When the elderly smile: The friars and the young people of the parish visit the elderly on the Feast of St. Barbara | Custodia Terrae Sanctae

When the elderly smile: The friars and the young people of the parish visit the elderly on the Feast of St. Barbara

Jerusalem, December 2nd, 2011

On the afternoon of Friday December 2nd, a group of young Franciscan friars of the Custody of the Holy Land organized the traditional visit to the elderly in the Christian Quarter of the Old City of Jerusalem, on the Feast of St. Barbara which falls on December 4th, and to whom the local population are particularly devoted. Together with Father Badie Elias, Vocational Animator for the Holy Land, who worked to promote the initiative, Brother Sandro Tomašević, Brother Claudio Lotterman and Brother Bernardo Moya with their guitars, as well as Brother Luai Bsharat, Brother David Grenier and Brother Ayman Bathish, met at the home of a Palestinian family that is particularly sensitive to and active in the parish. They were also joined by several young Christians from the parish of St. Saviour, as well as a boy who played the trumpet beautifully. Small portions of the dessert of St. Barbara, made from wheat, raisins and chopped almonds, had already been prepared and wrapped, ready to be distributed to homes during the visit. According to the legend, Barbara, of ardent Christian faith and determined to dedicate her life to God, while imprisoned in a tower that her pagan father had built to keep her out of reach of her suitors, was fed kernels of wheat by the birds. This led to the tradition of preparing desserts using wheat on the Saint’s Feast.

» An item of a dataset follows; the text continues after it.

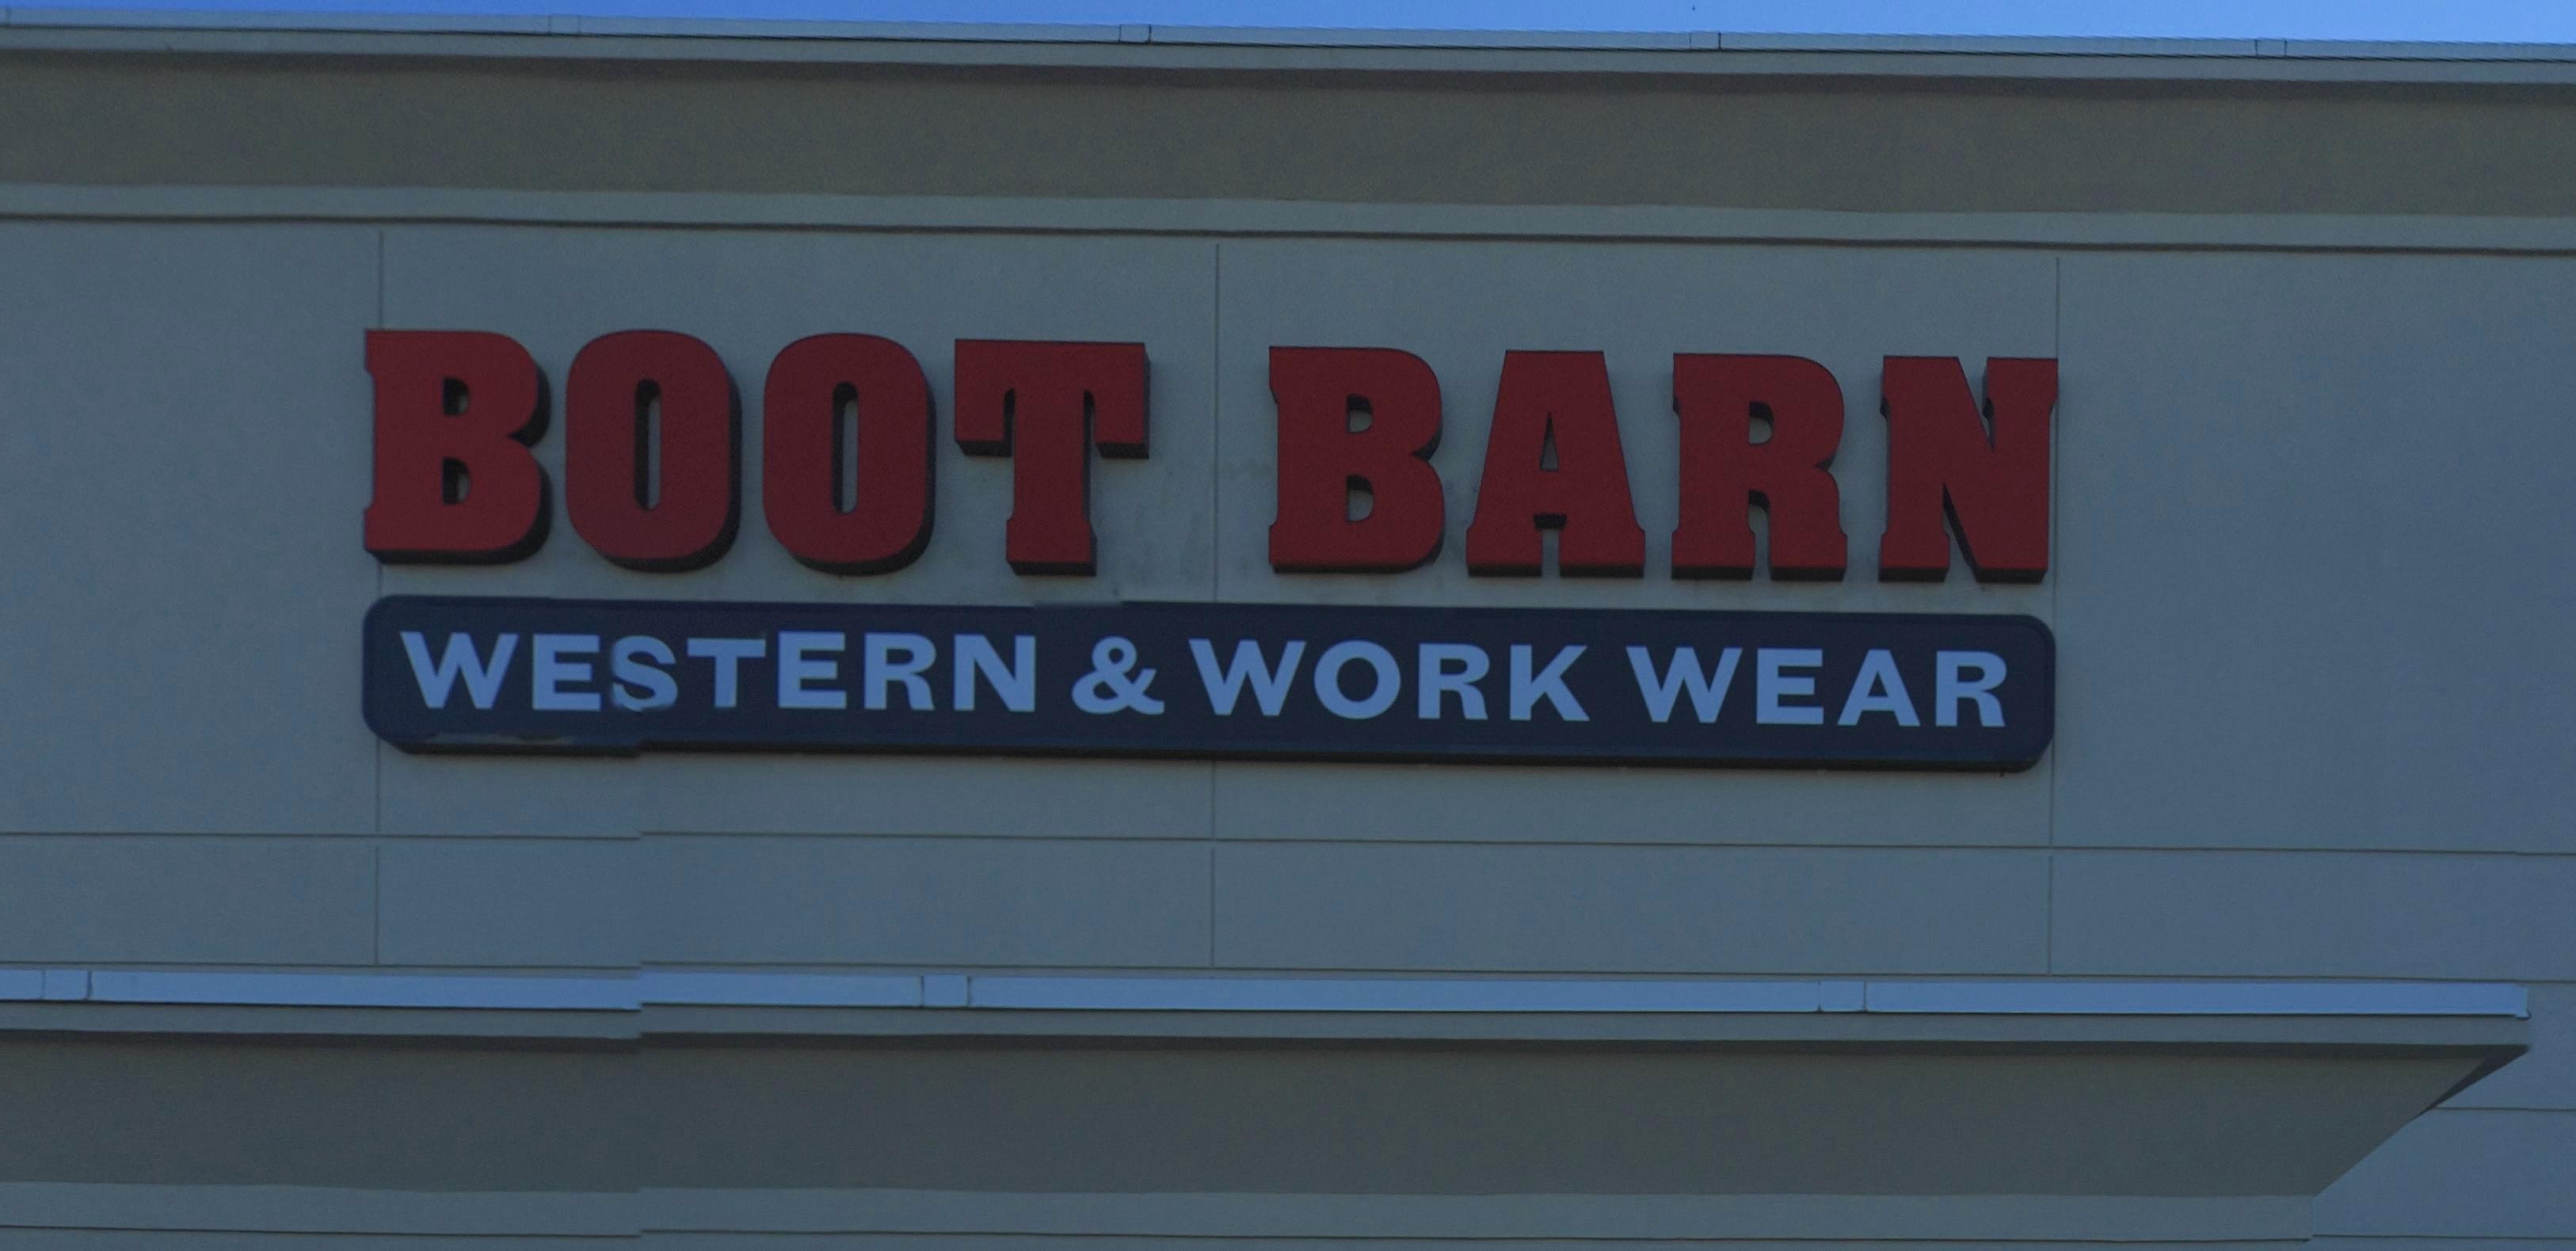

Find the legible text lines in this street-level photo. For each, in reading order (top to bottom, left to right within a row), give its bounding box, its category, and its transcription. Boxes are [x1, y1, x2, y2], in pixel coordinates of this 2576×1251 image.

[360, 325, 2063, 575] BusinessName: BOOT BARN
[394, 627, 2010, 730] None: WESTERN & WORK WEAR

Going into the street, many children of all ages gathered around the group and accompanied them excitedly and joyously along their route. Together, to the songs dedicated to St. Barbara and the festive music of the guitars, they followed the narrow alleys in the Old City, where many small doors lead into a warren of small apartments, connected by steep flights of steps and landings. Many of these homes belong to the Franciscan Custody, which offers them rent-free to the people and families in greatest need, while in other cases, contributes to the rent and, when necessary, carries out the most urgent renovation and maintenance. “We know and visit more than 100 elderly people,” Father Badie says with great emotion, “and we look after their needs. Not all these people have a serene family situation where they can be looked after and helped. There are cases of loneliness and abandonment, where the material poverty, difficulties and deprivation the elderly have to cope with are obvious. Going into their homes and visiting them, we can get to know how they live and take action, offering the resources and help necessary to solve the most urgent problems and help them in the most delicate situations.” The young people of the parish, in their turn, are close to the elderly in the neighbourhood, visiting them often, spending time with them and praying with them. On their visit, the Franciscan friars bring holy water to sprinkle in the homes and bless the people living there, accompanying this moment with a short prayer together.

It is a simple gesture, with humble people, but which shows just how great and beautiful human and Christian love and solidarity can be. “We find a lot of elderly people who are greatly moved when we ask them how they are,” Father Badie also tells us. “But for us, it is sufficient to see for a second their faces grow calm, relax and a smile appear on them. Their joy is our greatest gratification.” In these small homes, even in the poorest, among the many signs of the Christian faith that outline their identity, something really extraordinary takes place, the encounter stays in the hearts of them all like a gift, renewing their trust in man because “as long as a human being can be warmed by another’s warmth, the extreme bitterness that renders insensitive has no power over him” (Siegfried Kracauer).